Stated goal> Turn the material below, from the line with "scientific name: Allium dichlamydeum" up to and including the line with "genus: Geranium", into a Markdown table with a Row column for the row number and a Line column for the line. Leave out any blank lines.

[Start of Stored data]

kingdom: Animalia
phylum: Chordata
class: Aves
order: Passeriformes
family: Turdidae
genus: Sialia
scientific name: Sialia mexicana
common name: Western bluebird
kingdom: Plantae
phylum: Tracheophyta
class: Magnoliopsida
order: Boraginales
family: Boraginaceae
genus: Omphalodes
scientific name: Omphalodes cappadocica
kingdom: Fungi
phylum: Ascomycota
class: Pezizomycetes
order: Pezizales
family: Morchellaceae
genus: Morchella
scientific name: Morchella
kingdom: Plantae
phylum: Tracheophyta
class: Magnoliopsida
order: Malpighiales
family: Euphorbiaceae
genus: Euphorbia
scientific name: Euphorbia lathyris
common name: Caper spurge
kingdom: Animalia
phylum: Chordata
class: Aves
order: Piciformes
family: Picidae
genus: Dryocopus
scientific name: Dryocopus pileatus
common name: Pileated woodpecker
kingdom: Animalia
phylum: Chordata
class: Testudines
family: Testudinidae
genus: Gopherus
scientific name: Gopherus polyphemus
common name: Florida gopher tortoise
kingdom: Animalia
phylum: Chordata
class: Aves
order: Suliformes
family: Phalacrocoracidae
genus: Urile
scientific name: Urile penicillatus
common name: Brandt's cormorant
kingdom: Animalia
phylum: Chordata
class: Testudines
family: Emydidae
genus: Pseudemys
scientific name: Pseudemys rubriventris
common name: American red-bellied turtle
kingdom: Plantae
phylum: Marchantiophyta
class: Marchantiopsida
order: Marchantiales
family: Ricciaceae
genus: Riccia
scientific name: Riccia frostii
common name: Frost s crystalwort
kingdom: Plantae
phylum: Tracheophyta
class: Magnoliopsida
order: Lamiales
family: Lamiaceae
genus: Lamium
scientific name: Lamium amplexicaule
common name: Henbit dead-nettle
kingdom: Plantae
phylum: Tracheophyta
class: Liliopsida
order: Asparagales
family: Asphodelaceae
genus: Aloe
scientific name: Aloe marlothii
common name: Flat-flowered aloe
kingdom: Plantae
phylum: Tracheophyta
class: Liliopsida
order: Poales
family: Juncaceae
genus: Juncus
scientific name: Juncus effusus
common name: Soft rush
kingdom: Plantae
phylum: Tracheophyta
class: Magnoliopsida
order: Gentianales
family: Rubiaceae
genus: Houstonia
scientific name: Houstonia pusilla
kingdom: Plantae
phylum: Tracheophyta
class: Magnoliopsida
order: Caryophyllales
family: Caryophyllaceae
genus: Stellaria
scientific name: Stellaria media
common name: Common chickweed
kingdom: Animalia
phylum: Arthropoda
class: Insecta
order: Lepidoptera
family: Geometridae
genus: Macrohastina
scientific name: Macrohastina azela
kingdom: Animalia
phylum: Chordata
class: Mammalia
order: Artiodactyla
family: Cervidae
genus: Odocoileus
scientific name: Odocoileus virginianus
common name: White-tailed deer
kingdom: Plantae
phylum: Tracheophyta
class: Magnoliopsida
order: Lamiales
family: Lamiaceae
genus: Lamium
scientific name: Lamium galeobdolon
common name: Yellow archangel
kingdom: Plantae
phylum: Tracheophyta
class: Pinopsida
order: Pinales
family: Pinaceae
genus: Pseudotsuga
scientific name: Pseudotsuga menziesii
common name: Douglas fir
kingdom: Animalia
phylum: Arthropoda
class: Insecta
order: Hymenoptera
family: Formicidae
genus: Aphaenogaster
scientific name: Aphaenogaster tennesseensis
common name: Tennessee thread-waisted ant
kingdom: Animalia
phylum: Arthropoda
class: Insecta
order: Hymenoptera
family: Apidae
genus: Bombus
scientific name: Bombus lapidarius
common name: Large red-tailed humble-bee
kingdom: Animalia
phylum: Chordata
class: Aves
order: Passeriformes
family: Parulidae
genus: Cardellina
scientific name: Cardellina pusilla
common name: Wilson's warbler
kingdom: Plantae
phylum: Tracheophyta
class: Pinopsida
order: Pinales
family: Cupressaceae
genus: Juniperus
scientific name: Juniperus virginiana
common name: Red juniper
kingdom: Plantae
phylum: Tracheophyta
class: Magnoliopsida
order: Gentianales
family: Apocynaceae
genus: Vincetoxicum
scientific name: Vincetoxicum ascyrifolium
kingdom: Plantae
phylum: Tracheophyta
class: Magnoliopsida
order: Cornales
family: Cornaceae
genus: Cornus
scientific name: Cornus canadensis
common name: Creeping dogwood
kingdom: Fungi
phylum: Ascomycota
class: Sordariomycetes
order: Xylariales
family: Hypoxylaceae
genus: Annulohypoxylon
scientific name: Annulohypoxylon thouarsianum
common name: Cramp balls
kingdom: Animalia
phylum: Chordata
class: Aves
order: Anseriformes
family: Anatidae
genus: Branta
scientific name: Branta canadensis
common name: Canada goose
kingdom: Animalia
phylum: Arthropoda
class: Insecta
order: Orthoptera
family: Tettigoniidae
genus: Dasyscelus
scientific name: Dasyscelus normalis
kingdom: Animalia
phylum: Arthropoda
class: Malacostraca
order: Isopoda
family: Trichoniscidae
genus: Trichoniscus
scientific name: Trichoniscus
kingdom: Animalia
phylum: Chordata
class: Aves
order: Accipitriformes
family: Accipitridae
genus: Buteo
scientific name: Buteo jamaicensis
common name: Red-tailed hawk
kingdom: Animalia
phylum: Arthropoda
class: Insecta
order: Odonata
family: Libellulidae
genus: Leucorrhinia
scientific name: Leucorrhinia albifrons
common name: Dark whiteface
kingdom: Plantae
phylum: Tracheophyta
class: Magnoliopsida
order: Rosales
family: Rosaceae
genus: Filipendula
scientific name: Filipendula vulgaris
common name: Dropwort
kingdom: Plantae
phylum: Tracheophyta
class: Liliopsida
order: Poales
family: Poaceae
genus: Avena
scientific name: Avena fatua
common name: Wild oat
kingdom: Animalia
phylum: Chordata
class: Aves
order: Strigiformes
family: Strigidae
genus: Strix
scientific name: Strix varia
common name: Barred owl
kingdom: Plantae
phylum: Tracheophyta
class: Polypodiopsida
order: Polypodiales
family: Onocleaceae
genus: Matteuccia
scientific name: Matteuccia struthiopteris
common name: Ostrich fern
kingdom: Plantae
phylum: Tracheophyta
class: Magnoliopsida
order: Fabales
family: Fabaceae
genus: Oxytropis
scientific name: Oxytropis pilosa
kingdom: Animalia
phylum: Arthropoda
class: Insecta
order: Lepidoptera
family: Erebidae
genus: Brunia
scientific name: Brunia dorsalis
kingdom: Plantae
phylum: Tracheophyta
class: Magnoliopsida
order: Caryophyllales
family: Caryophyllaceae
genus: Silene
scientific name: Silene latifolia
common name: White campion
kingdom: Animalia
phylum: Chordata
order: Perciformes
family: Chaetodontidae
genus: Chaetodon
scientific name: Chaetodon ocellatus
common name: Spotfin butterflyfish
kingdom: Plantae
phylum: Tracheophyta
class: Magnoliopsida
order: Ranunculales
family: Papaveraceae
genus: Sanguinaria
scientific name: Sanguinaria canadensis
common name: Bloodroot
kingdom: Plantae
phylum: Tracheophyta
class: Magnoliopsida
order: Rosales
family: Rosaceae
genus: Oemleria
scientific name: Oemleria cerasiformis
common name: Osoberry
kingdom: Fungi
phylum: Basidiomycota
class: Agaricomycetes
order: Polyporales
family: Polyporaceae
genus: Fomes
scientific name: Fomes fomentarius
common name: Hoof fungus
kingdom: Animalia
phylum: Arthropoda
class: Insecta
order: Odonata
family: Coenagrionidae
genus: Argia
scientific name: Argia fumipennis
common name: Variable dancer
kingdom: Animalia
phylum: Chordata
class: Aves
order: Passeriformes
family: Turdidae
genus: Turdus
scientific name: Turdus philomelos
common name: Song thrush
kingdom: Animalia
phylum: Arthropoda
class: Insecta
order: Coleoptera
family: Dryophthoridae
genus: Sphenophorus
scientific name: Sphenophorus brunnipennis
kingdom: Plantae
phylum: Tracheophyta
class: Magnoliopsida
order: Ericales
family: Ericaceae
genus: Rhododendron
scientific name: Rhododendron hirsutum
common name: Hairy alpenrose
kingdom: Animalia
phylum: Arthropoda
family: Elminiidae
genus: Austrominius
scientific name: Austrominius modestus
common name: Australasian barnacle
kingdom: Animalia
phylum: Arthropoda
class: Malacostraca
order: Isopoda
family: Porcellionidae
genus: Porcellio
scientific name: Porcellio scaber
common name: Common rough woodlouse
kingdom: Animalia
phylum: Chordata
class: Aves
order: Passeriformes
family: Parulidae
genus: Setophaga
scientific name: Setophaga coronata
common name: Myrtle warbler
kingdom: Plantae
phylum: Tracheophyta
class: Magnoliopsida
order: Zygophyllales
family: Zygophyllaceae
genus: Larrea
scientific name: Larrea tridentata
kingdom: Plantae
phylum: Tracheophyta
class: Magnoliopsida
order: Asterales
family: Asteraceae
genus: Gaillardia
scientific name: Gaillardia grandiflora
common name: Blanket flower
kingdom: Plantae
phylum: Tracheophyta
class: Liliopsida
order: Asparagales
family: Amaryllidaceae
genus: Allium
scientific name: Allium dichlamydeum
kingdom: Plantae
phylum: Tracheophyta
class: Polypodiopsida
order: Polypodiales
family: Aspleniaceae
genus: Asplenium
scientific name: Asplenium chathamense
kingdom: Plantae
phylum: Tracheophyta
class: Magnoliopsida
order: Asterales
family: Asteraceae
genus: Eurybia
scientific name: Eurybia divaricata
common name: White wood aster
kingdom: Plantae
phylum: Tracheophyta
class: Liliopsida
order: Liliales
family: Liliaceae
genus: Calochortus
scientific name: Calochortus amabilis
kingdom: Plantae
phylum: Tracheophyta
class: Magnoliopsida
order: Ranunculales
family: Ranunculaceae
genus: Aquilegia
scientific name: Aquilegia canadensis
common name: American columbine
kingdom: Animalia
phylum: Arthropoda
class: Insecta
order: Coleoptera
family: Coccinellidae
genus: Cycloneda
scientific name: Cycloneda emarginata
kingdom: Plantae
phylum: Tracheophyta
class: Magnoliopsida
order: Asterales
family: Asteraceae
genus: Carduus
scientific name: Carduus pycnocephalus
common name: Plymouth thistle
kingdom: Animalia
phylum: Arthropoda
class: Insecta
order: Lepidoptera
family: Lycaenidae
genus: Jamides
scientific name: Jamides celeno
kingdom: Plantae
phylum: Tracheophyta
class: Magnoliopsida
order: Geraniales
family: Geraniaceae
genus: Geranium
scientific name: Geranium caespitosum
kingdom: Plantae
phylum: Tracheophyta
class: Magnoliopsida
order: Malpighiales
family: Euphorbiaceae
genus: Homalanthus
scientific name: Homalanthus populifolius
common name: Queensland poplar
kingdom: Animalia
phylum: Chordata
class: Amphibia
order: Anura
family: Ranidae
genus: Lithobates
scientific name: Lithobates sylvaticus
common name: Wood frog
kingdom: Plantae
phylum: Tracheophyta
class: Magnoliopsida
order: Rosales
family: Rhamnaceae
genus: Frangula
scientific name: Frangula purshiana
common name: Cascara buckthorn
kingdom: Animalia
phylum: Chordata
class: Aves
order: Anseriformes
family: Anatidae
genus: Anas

[End of Stored data]

Result below>
| Row | Line |
|---|---|
| 1 | scientific name: Allium dichlamydeum |
| 2 | kingdom: Plantae |
| 3 | phylum: Tracheophyta |
| 4 | class: Polypodiopsida |
| 5 | order: Polypodiales |
| 6 | family: Aspleniaceae |
| 7 | genus: Asplenium |
| 8 | scientific name: Asplenium chathamense |
| 9 | kingdom: Plantae |
| 10 | phylum: Tracheophyta |
| 11 | class: Magnoliopsida |
| 12 | order: Asterales |
| 13 | family: Asteraceae |
| 14 | genus: Eurybia |
| 15 | scientific name: Eurybia divaricata |
| 16 | common name: White wood aster |
| 17 | kingdom: Plantae |
| 18 | phylum: Tracheophyta |
| 19 | class: Liliopsida |
| 20 | order: Liliales |
| 21 | family: Liliaceae |
| 22 | genus: Calochortus |
| 23 | scientific name: Calochortus amabilis |
| 24 | kingdom: Plantae |
| 25 | phylum: Tracheophyta |
| 26 | class: Magnoliopsida |
| 27 | order: Ranunculales |
| 28 | family: Ranunculaceae |
| 29 | genus: Aquilegia |
| 30 | scientific name: Aquilegia canadensis |
| 31 | common name: American columbine |
| 32 | kingdom: Animalia |
| 33 | phylum: Arthropoda |
| 34 | class: Insecta |
| 35 | order: Coleoptera |
| 36 | family: Coccinellidae |
| 37 | genus: Cycloneda |
| 38 | scientific name: Cycloneda emarginata |
| 39 | kingdom: Plantae |
| 40 | phylum: Tracheophyta |
| 41 | class: Magnoliopsida |
| 42 | order: Asterales |
| 43 | family: Asteraceae |
| 44 | genus: Carduus |
| 45 | scientific name: Carduus pycnocephalus |
| 46 | common name: Plymouth thistle |
| 47 | kingdom: Animalia |
| 48 | phylum: Arthropoda |
| 49 | class: Insecta |
| 50 | order: Lepidoptera |
| 51 | family: Lycaenidae |
| 52 | genus: Jamides |
| 53 | scientific name: Jamides celeno |
| 54 | kingdom: Plantae |
| 55 | phylum: Tracheophyta |
| 56 | class: Magnoliopsida |
| 57 | order: Geraniales |
| 58 | family: Geraniaceae |
| 59 | genus: Geranium |